Understanding SQL Server Operating System

Discussion in 'SQL Server' started by MinalS, Jun 10, 2015.

  1. MinalS

    MinalS New Member

    Jul 8, 2014
    Likes Received:
    Trophy Points:
    SQLOS Architecture

    The SQLOS is the server application used for managing the operating system resources. The buffer management, scheduling, deadlock detection, exception handling, extended events, etc are managed. The operating system is called and the scheduling functions efficiently schedule the engine resources.

    It provides an API to different layers when required by the operating resources. The API helps user to write code irrespective of machine architecture.


    Functions of SQLOS
    1. Exception handling: It handles both system and user defined errors.
    2. Deadlock: It detects deadlocks and checks for tasks that hold resources and locks.
    3. Synchronization: It contains reader/writer locks on resources, mutual exclusions
    4. Memory brokers: The memory is distributed among the components in the SQL Server.
    5. Asynchronous I/O: The server requests the windows for initiating I/O. The server session is placed in I/O wait queue. Once it receives a signal from about the resource availability, it is resumed from the queue.
    6. CLR hosting: CLR inside SQLOS helps the managed code to be used in SQL Server. There are changed to memory reporting, garbage collection.
    SQL server scheduler

    The server creates a scheduler for a CPU when it is started. Every scheduler is set to ONLINE or OFFLINE depending on the affinity settings. The sp_configure_option replaces the affinity mask. The process affinity option can be modified without restarting the server.

    SQL Server tasks

    A request in SQL Server is a batch sent from client to server. Once it is received by the server, it is bound to the task, the complete process or task is handled by the server. Multiple child tasks can be created depending on the degree of parallelism. The task or worker cannot accept a new request if there is a block condition.
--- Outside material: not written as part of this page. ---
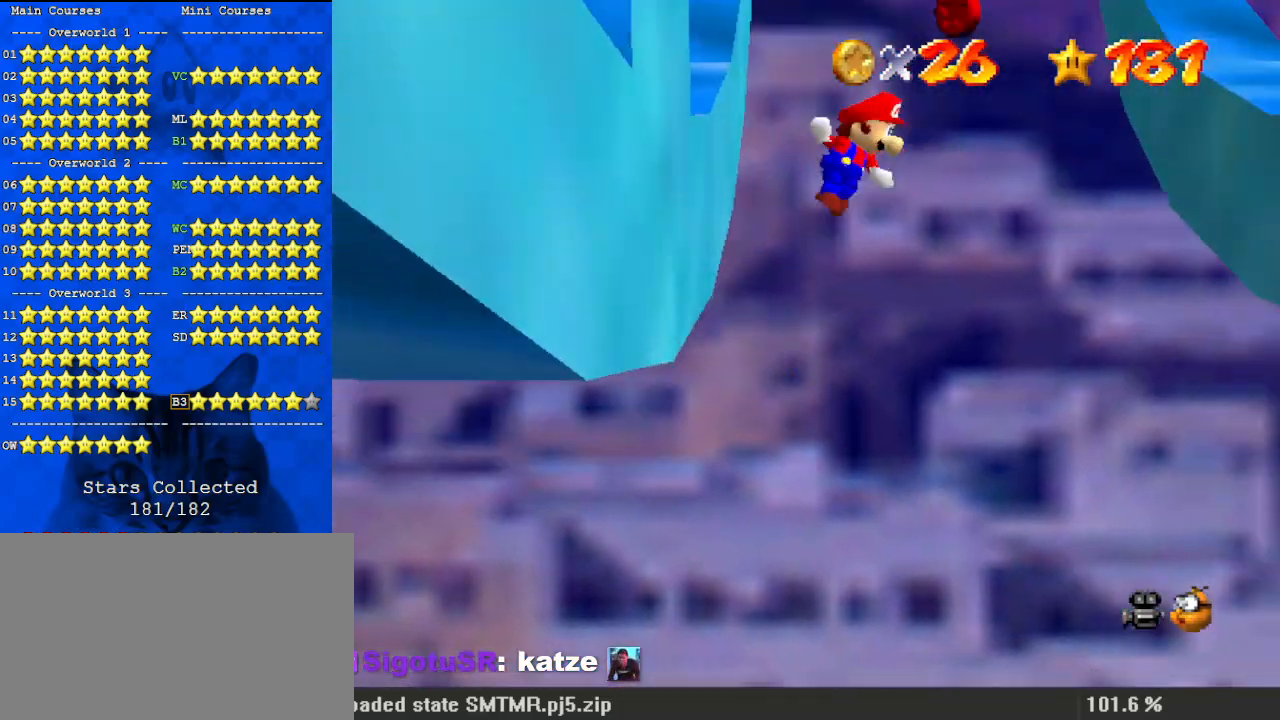
{"keys": ["up"], "events": [[100, "shift", "up"], [267, "right", "up"]]}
    SPID is connection through which the requests are sent to the server. Every SPID has a scheduler associated with it. The scheduler with low load is assigned with SPID. If subsequent request from sent using the similar ID, the scheduler with low load factor is assigned with it. A limitation to the tasks is the processing of the SPID is done on the same node.

    NUMA and schedulers

    In the NUMA configuration, each node is subset of machine processors. The number of processor is preset, if the machine is NUMA configured. The SPID is assigned to the round robin to nodes. The scheduler monitor assigns the SPID to the least load scheduler.

    Every memory node contains its lazywriter. The I/O completion port is the network listener. Node consists of resource monitor used for managing the scheduler. The scheduler monitor thread starts at a specific time interval and checks to yield the time previously the monitor was awake.

    Binding schedulers

    Ideally, the schedulers do not bind to the CPU. Once the process affinity is set, the schedulers are bound to the CPU. The value AUTO for the process affinity states that hard binding of the scheduler is not needed.
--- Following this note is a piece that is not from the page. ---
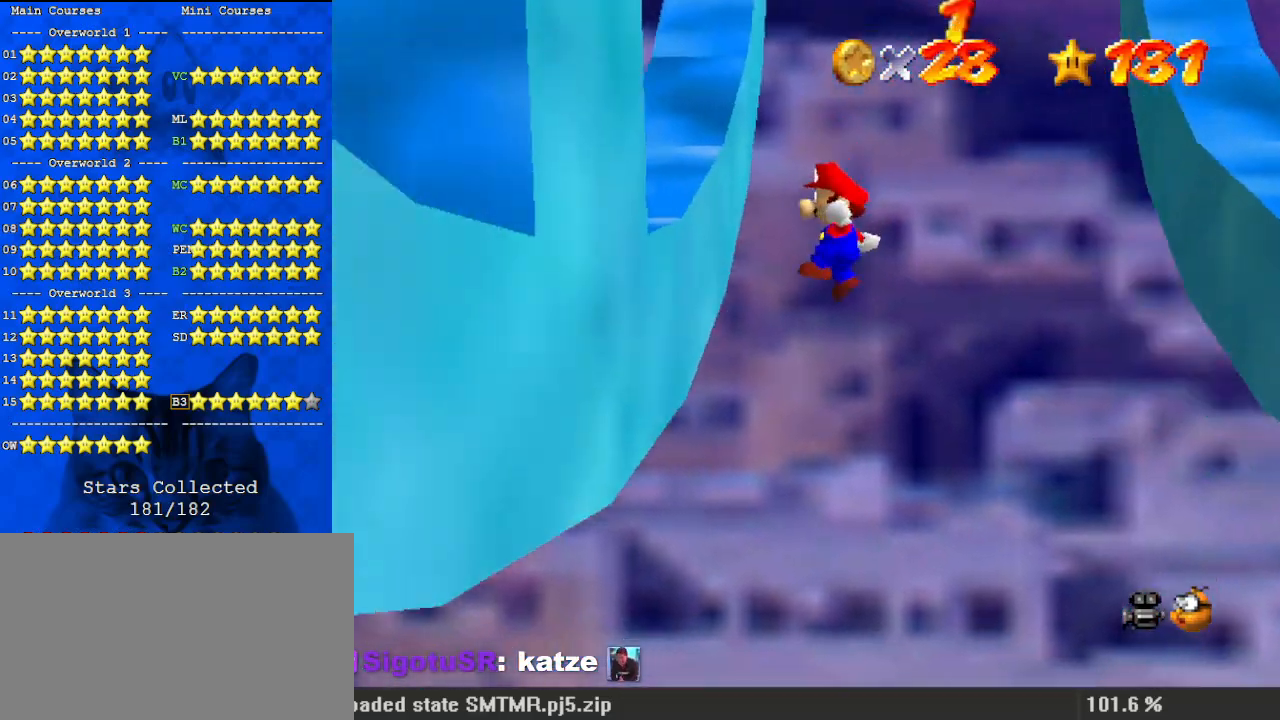
{"keys": ["down", "right"], "events": [[167, "right", "down"], [200, "left", "up"], [200, "shift", "down"], [300, "shift", "up"]]}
    The ALTER CONFIGURATION SET PROCESS AFFINITY CPU needs only CPUID. The range of ID using the start and end of the ID is specified. The process affinity is dependent on NUMA nodes using the ALTER SERVER CONFIGURATION SET PROCESS AFFINITY NUMANODE = < NUMA node range spec>.


    The resources of the memory are managed dynamically by the server. The SQLOS layer communicates constantly with the operating system. The buffer pool is main component of the memory. The buffer handles disk I/O functions and index pages in the cache.

    The size of buffer is similar to the index page. The buffer is referred as a page frame for holding a database page. The plan cache is used as a cache for query plans and procedures. If there are large memory blocks to be allocated, the multi page allocator is used.

    The column store object pool allocates memory from page allocator as a buffer pool. The CACHE_COLUMNSTOREOBJECTPOOL is used to track the memory. The memory is different from the buffer pool. The page flushing can occur from the data cache.

    Page management

    Performance optimization can be achieved by keeping the buffers ready. The non availability of the buffer results into unwanted search to locate the buffer. To overcome this issue, the server has a linked list of addresses of free pages. The buffer contains header with information about the page reference. The information implements the page replacement policy.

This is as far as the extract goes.